**Required action**
Starting with the line containing "focal_35mm: 188" and going on through the line containing "focal_mm: 30", return the lines of the data below exactly, and only those.

**Material for the task**

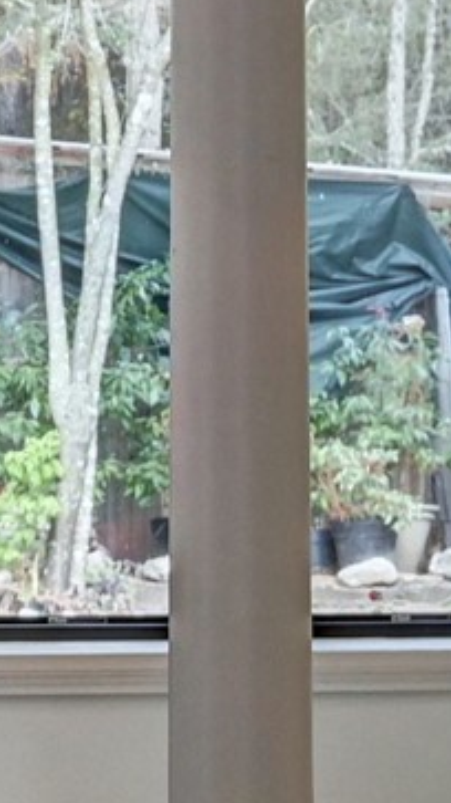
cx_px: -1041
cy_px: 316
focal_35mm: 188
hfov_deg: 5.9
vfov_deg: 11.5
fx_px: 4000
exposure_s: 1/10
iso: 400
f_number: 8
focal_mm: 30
...
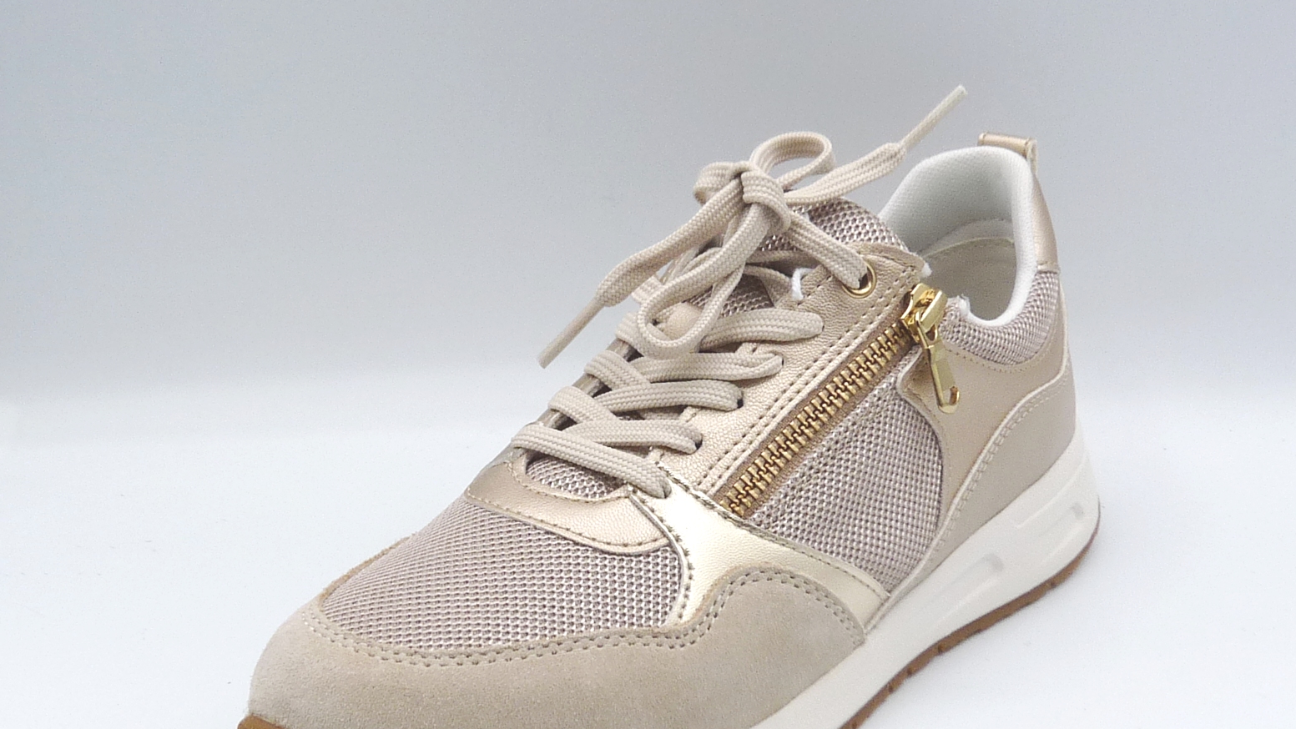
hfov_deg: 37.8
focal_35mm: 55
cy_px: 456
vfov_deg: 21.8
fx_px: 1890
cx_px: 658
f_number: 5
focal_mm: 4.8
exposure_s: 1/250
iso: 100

**Your response**
focal_35mm: 188
hfov_deg: 5.9
vfov_deg: 11.5
fx_px: 4000
exposure_s: 1/10
iso: 400
f_number: 8
focal_mm: 30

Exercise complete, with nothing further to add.